The patient in front of me was clearly in pain. His face was drawn, his hand clutched his side and every breath caused a sharp, stabbing pain across his chest. He had mesothelioma, the sad sequel to a life in the navy as a young man where loose fibres of asbestos were wrapped around the engines he worked on every day. He’d had radiation treatment to the chest but now the pain was worse again. He was a feisty fellow in his mid-seventies, determined to remain active and involved as long as possible. He lived with his wife and two beagles and was furious about the cancer, about the breathlessness and now about the pain. His wife, Bev, shook her head and frowned at him, her hands on her hips. She was used to dealing with his stubborn streak and had spent the last 50 years working around him one way or another to get what she wanted.
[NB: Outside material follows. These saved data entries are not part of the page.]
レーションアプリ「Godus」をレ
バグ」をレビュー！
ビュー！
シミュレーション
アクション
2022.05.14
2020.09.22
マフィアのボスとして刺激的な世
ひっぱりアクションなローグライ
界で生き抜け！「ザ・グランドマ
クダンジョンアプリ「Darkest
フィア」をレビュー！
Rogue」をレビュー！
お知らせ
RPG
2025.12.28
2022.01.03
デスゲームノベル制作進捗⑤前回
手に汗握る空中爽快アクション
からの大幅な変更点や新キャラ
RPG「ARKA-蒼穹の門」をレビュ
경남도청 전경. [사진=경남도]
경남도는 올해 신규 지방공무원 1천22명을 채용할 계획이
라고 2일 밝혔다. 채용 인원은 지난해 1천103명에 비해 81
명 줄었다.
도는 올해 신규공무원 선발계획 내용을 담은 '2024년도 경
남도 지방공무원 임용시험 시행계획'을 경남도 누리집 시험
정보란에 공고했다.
“Ron,” she said fiercely. “Just take the bloody medication like the doctor told you.”
“I’m not taking that crap,” said Ron between grimaces. “Just give me another bloody Panadeine Forte.”
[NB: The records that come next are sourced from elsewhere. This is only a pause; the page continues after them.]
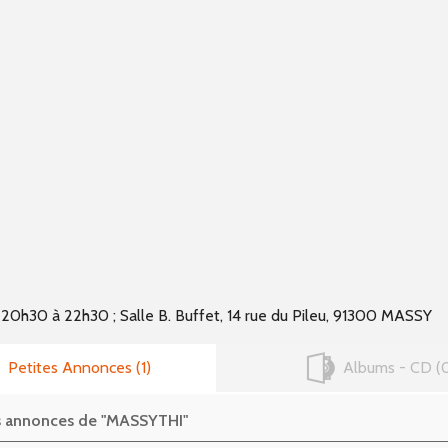
e 20h30 à 22h30 ; Salle B. Buffet, 14 rue du Pileu, 91300 MASSY
Petites Annonces
1
Albums - CD
es annonces de "MASSYTHI"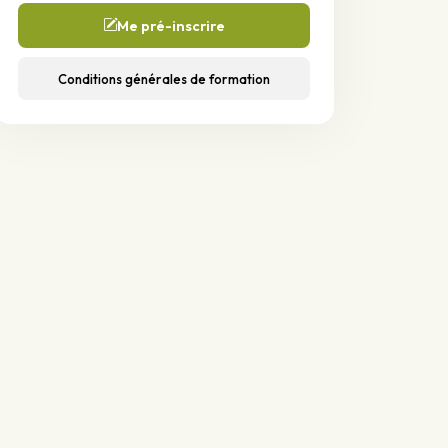
Me pré-inscrire
Conditions générales de formation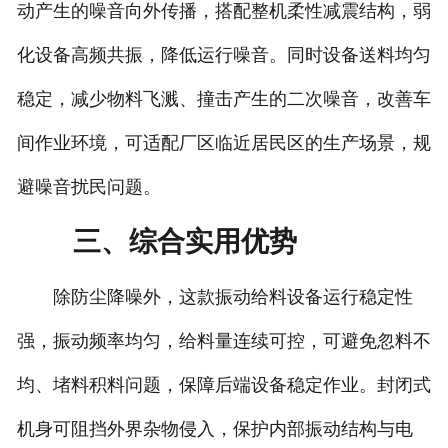
动产生的噪音向外传播，搭配整机柔性减震结构，弱
化设备高频共振，降低运行噪音。同时设备送料均匀
稳定，减少物料飞溅、撞击产生的二次噪音，改善车
间作业环境，可适配厂区临近居民区的生产场景，规
避噪音扰民问题。
三、综合实用优势
除防尘降噪外，这款振动给料设备运行稳定性
强，振动频率均匀，给料量连续可控，可避免忽料不
均、堵料积料问题，保障后端设备稳定作业。封闭式
机身可阻挡外界杂物侵入，保护内部振动结构与电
“You’ve had four so far today. You can’t have any more.”
“Then just shoot me.”
“Oh for God’s sake, love, take it!” Bev held the small white tablet out in the palm of her hand, her face softening. Ron shook his head resolutely.
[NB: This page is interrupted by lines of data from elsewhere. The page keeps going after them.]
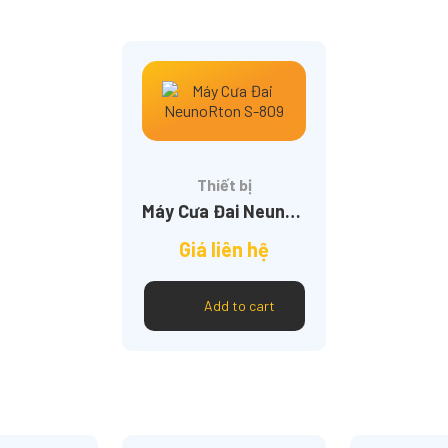
Thiết bị
Máy Cưa Đai NeunoRton S-809
Giá liên hệ
Add to cart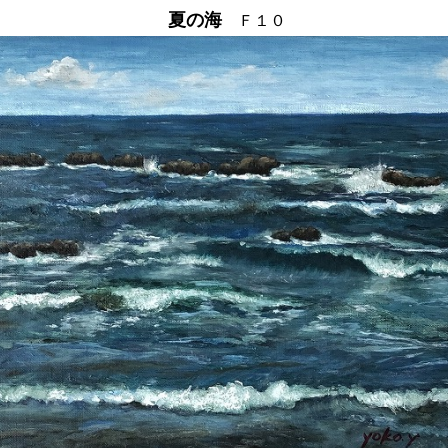
夏の海
Ｆ１０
“I’ll get addicted. It’ll kill me. I’m not taking it and you can’t make me.”
He was right. We couldn’t make him. As a doctor, I knew that pain relief would not only ease his physical pain, it would also assist his breathing. And better pain control would mean better breathing, less chance of pneumonia and a better quality of life. Bev knew it would improve his mood and make him less snappy with the grandkids. The fears that Ron expressed are very common concerns for people who are suddenly faced with the need to take strong pain relievers.
It’s an interesting comment on the human condition that we’ll happily take a whole lot of medications that are a lot more dangerous than pain relievers without a second thought. But offer someone a prescribed painkiller, and prepare yourself for a recitation of excuses: “I’ll get addicted. It’ll make me too constipated. They only prescribe that when you’re going to die. There won’t be anything left when I get really crook …”
Pain is just not an important enough symptom. It should be.
In reality, patients with cancer pain don’t get the same addiction patterns as people using opioid drugs on the streets. We know that good pain control actually prolongs life, and that many, many patients need opioids to manage pain for years, and that they live active lives. Today’s pain and palliative medicine offers a wide range of options in pain management near the end of life.
Thanks to Bev’s constant nagging, Ron eventually tried the recommended painkiller. It helped. He was pleasantly surprised. The sky didn’t fall, and he slept better. Bev told him that they mustn’t let their fears and ignorance destroy their quality of life. Ron also started to take medication for his bowels.
Do you have a similar attitude towards painkillers? Do you put off taking them for fear you’ll become addicted?